Durante três minutos e meio, a primeira-dama fez história. O discurso de Michelle Bolsonaro na Língua Brasileira de Sinais (Libras) durante cerimônia de posse da Presidência, na terça-feira (1º), causou surpresa e trouxe algum otimismo aos defensores dos direitos e da inclusão social dos surdos.
A tradução em Libras é uma obrigação prevista em lei para eventos públicos, mas ainda não havia se visto até então autoridade de tal relevância tomar para si a responsabilidade de usar o "idioma dos sinais" — uma tradutora verbalizava a mensagem de Michelle.
A mensagem fluía clara e simples, conforme entendidos. Com naturalidade na gesticulação e emoção aflorada nas feições, a primeira-dama esbanjava a técnica aprimorada como intérprete de Libras nos cultos que acontecem aos domingos na Igreja Batista Atitude na Barra da Tijuca, na zona oeste do Rio de Janeiro.
— O discurso transmitiu uma forma de respeito à comunidade surda brasileira e, com certeza, foi um marco histórico — elogia Janaína Pereira Claudio, professora de Libras no curso de Letras da Pontifícia Universidade Católica do Estado (PUCRS), para quem a primeira-dama apresenta uma fluência avançada na língua.
Se o discurso sinaliza que o governo dará mais atenção à integração dos surdos, ainda é cedo para dizer. O programa de governo de Jair Bolsonaro não traz projetos para inclusão da comunidade ou quaisquer outras pessoas com deficiência.

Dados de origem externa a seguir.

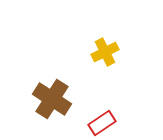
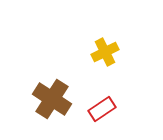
red rectangle: moved 14 px up
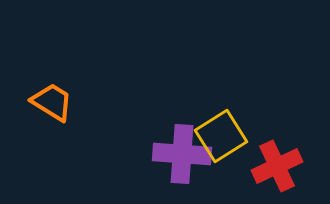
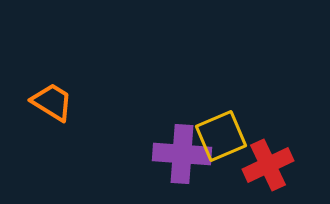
yellow square: rotated 9 degrees clockwise
red cross: moved 9 px left, 1 px up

Gostaria de me dirigir à comunidade surda, às pessoas com deficiência e a todos aquele que se sentem esquecidos: vocês serão valorizados e terão seus direitos respeitados. Tenho este chamado no meu coração e desejo contribuir na promoção do ser humano
MICHELLE BOLSONARO
EM DISCURSO POR LIBRAS NA POSSE DA PRESIDÊNCIA
Pontos conclamados pelos defensores dos direitos deste público, como programas para estimular a contratação de surdos para tarefas de nível superior, manutenção de escolas públicas bilíngues, onde a comunicação acontece em português e Libras e a instalação de aros magnéticos em auditórios para que os surdos possam acompanhar debates e audiências públicas, ainda são pontos de interrogação para o novo governo.

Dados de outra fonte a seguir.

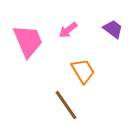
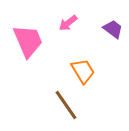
pink arrow: moved 7 px up
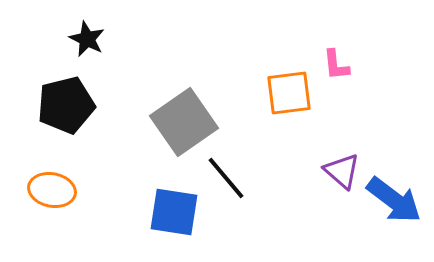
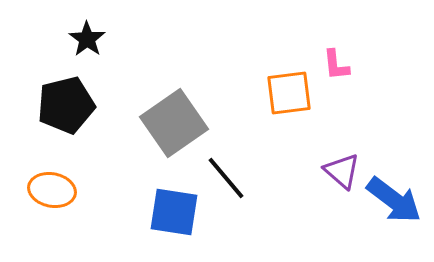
black star: rotated 9 degrees clockwise
gray square: moved 10 px left, 1 px down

— Ainda aguardamos menção a políticas públicas voltadas para a inclusão — alerta o presidente da Associação Brasileira dos Surdos Oralizados (Abrasso), Joaquim Barbosa.

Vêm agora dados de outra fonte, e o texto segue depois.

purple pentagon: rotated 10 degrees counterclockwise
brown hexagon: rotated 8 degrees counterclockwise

A própria língua de Libras não é algo totalmente inclusivo para os surdos. Na transmissão da posse, não havia mecanismos para traduzir a mensagem aos surdos que não utilizam a Libras, casos principalmente de quem perdeu a audição ao longo da vida. Estes carecem de legenda em tempo real, por exemplo.
— Apenas a Libras não vai contemplar todos os surdos. Há uma grande variedade no Brasil que não utilizam a Libra como língua. É preciso haver um reconhecimento da diversidade da surdez — diz Barbosa.